* Things to do *
1 > In the text about first-generation students, rename "friends" to "classmates" and write out the stretch from "During his sophomore" through "as first-gen students.".
2 > List every person named in the passage about first-generation students.
3 > According to the passage on first-generation students, in what year was the 1vyG conference created?

* Text passage *

During his sophomore year, Stewart participated in a Group Independent Study Project called “First-Generation Students in the Ivy League” with several friends and Professor of Sociology Gregory Elliott. Through the GISP, Stewart was able to connect with the term “first-generation student.” He and the other students talked about the difficulties — including differences in social class and high school education ­— that come with transitioning to college as first-gen students.

“It gave us the language to articulate the experiences we were facing,” Stewart said. “It was a turning point for me. It was really empowering to alleviate those experiences of feeling alone. I wasn’t an anomaly, and a lot of people before me went through these things, too.”

The GISP eventually led to the 2014 creation of the annual conference 1vyG, which serves to bring together first-gen students to create dialogue about their experiences.

Some common obstacles first-gen students face include accessing resources, Nguyen said. “Students don’t feel entitled to these resources,” he said, adding that this lack of entitlement may stem from first-gen students’ sense of independence developed after navigating high school and the college application process alone.

* Given information *
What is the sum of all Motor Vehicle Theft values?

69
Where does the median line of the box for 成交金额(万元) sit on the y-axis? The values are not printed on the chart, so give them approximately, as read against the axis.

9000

* Written responses *
1 >
During his sophomore year, Stewart participated in a Group Independent Study Project called “First-Generation Students in the Ivy League” with several classmates and Professor of Sociology Gregory Elliott. Through the GISP, Stewart was able to connect with the term “first-generation student.” He and the other students talked about the difficulties — including differences in social class and high school education ­— that come with transitioning to college as first-gen students.

2 > Stewart, Gregory Elliott, Nguyen

3 > 2014